Tutto procedette senza intoppi fino a quando, due anni fa, mio marito perse il lavoro.
In poco tempo ci trovammo schiacciati dalle rate e da un futuro che improvvisamente faceva paura. Il mio stipendio non bastava, e nonostante l’aiuto delle famiglie, il peso del mutuo diventava ogni mese più soffocante.
Dicembre arrivò come una sentenza. Avevamo venduto ciò che potevamo, ridimensionato ogni spesa, ma restavano ancora diverse rate arretrate.
Una lettera della banca ci mise di fronte alla realtà: senza un intervento immediato, avremmo rischiato di perdere tutto.
Fu in quel periodo che iniziai a cercare qualsiasi possibilità. Anche un secondo lavoro, anche solo per il fine settimana.
Entrai in un bar per chiedere informazioni e, quasi per caso, mi trovai ad ascoltare una conversazione che cambiò il corso delle cose.
Un uomo parlava al telefono di prestiti, di soluzioni alternative a chi non poteva rivolgersi alle banche.
Quando chiuse la chiamata, mi avvicinai con esitazione e gli chiesi se potesse aiutarmi.
Il suo sorriso era tranquillo, rassicurante. Disse che si occupava proprio di questo: offrire opportunità fuori dai canali ufficiali.
Accettò di ascoltarmi e mi invitò nel suo ufficio, poco distante.

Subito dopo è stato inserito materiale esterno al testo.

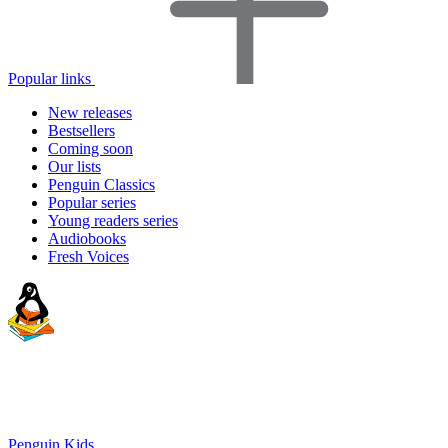
Popular links
New releases
Bestsellers
Coming soon
Our lists
Penguin Classics
Popular series
Young readers series
Audiobooks
Fresh Voices
Penguin Kids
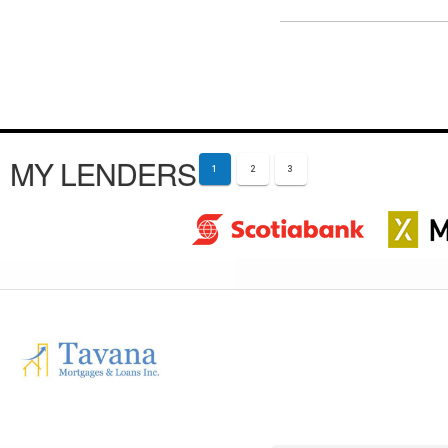
MY LENDERS
1
2
3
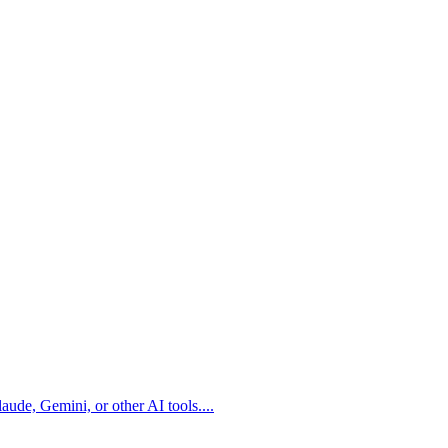
aude, Gemini, or other AI tools.
...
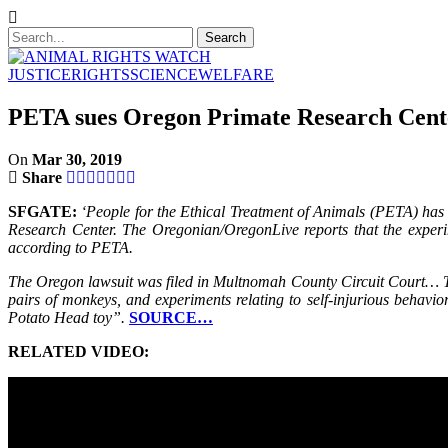
JUSTICE
RIGHTS
SCIENCE
WELFARE
PETA sues Oregon Primate Research Center
On
Mar 30, 2019
Share
SFGATE:
‘People for the Ethical Treatment of Animals (PETA) has 
Research Center. The Oregonian/OregonLive reports that the experi
according to PETA.
The Oregon lawsuit was filed in Multnomah County Circuit Court… Th
pairs of monkeys, and experiments relating to self-injurious behav
Potato Head toy”.
SOURCE…
RELATED VIDEO:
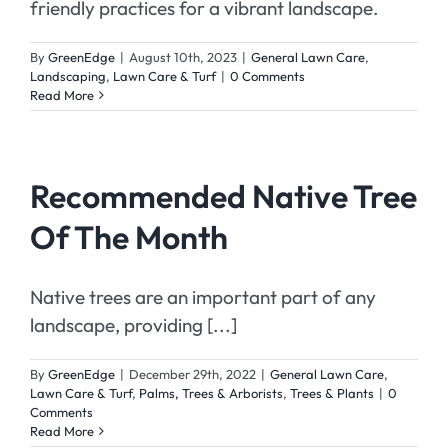
friendly practices for a vibrant landscape.
By
GreenEdge
|
August 10th, 2023
|
General Lawn Care
,
Landscaping
,
Lawn Care & Turf
|
0 Comments
Read More
Recommended Native Tree
Of The Month
Native trees are an important part of any
landscape, providing [...]
By
GreenEdge
|
December 29th, 2022
|
General Lawn Care
,
Lawn Care & Turf
,
Palms, Trees & Arborists
,
Trees & Plants
|
0
Comments
Read More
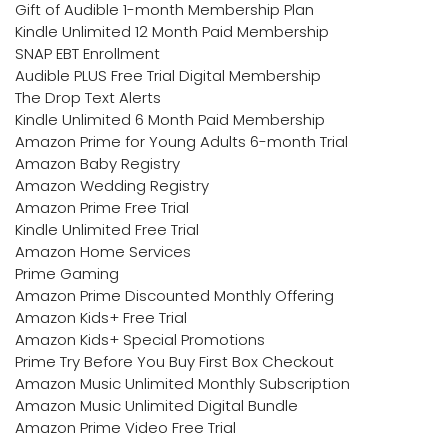
Gift of Audible 1-month Membership Plan
Kindle Unlimited 12 Month Paid Membership
SNAP EBT Enrollment
Audible PLUS Free Trial Digital Membership
The Drop Text Alerts
Kindle Unlimited 6 Month Paid Membership
Amazon Prime for Young Adults 6-month Trial
Amazon Baby Registry
Amazon Wedding Registry
Amazon Prime Free Trial
Kindle Unlimited Free Trial
Amazon Home Services
Prime Gaming
Amazon Prime Discounted Monthly Offering
Amazon Kids+ Free Trial
Amazon Kids+ Special Promotions
Prime Try Before You Buy First Box Checkout
Amazon Music Unlimited Monthly Subscription
Amazon Music Unlimited Digital Bundle
Amazon Prime Video Free Trial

Gli raccontai tutto. Ogni difficoltà, ogni paura.
Lui ascoltò in silenzio, poi compilò un assegno e lo posò davanti a me. In quel momento mi sembrò di respirare di nuovo.
Ma il suo sguardo cambiò. Mi spiegò che non si aspettava una restituzione tradizionale.
Ciò che mi propose non fu espresso in modo diretto, ma il senso era chiaro: un’intimità discreta, un incontro riservato, un segreto condiviso.
Rimasi immobile. Mille pensieri mi attraversarono la mente, ma sopra tutti c’era l’immagine della casa, di mia figlia, della lettera della banca.
Accettai. Non per leggerezza, ma per necessità.
Quello che seguì non fu violento né urlato. Fu silenzioso, carico di tensione e ambiguità.
Un momento in cui mi sentii fragile, ma anche consapevole della scelta che stavo facendo.
Quando tutto finì, l’uomo era calmo, quasi soddisfatto. Io mi ricomposi, cercando di non pensare troppo.
Mi consegnò l’assegno, ribadendo che, se avessi avuto ancora bisogno, sapevo dove trovarlo.
Uscii da quell’ufficio con una strana miscela di sollievo e inquietudine.
Avevo salvato la mia famiglia, ma avevo anche scoperto qualcosa di me stessa che non sapevo di poter affrontare.